_EXERCISE REQUIREMENTS_
Each entry below is to be written out exactly, and the pictures are to be left out.

_ENTRIES SUPPLIED_
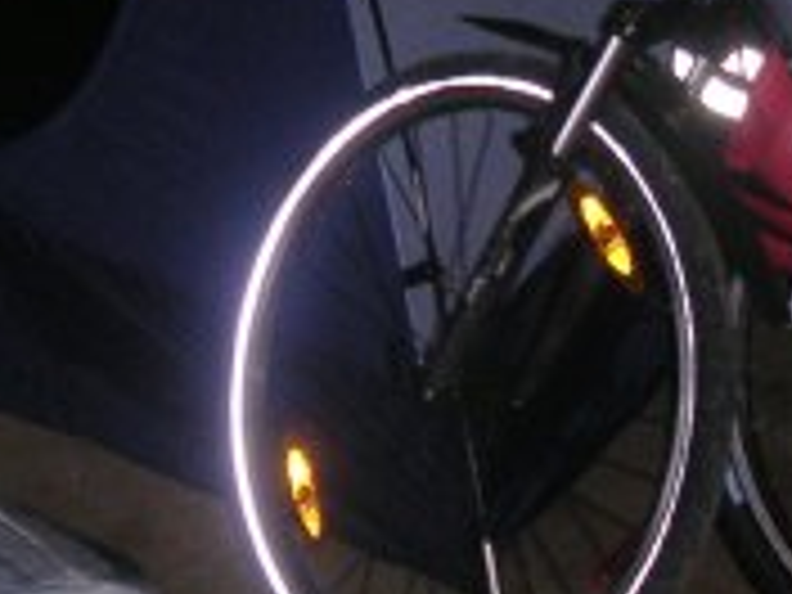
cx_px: 140
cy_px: -212
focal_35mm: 138
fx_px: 3157
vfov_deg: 10.5
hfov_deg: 14.2
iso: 160
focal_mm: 6
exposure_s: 1/45
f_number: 2.8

_ANSWER FOR THE TASK_
cx_px: 140
cy_px: -212
focal_35mm: 138
fx_px: 3157
vfov_deg: 10.5
hfov_deg: 14.2
iso: 160
focal_mm: 6
exposure_s: 1/45
f_number: 2.8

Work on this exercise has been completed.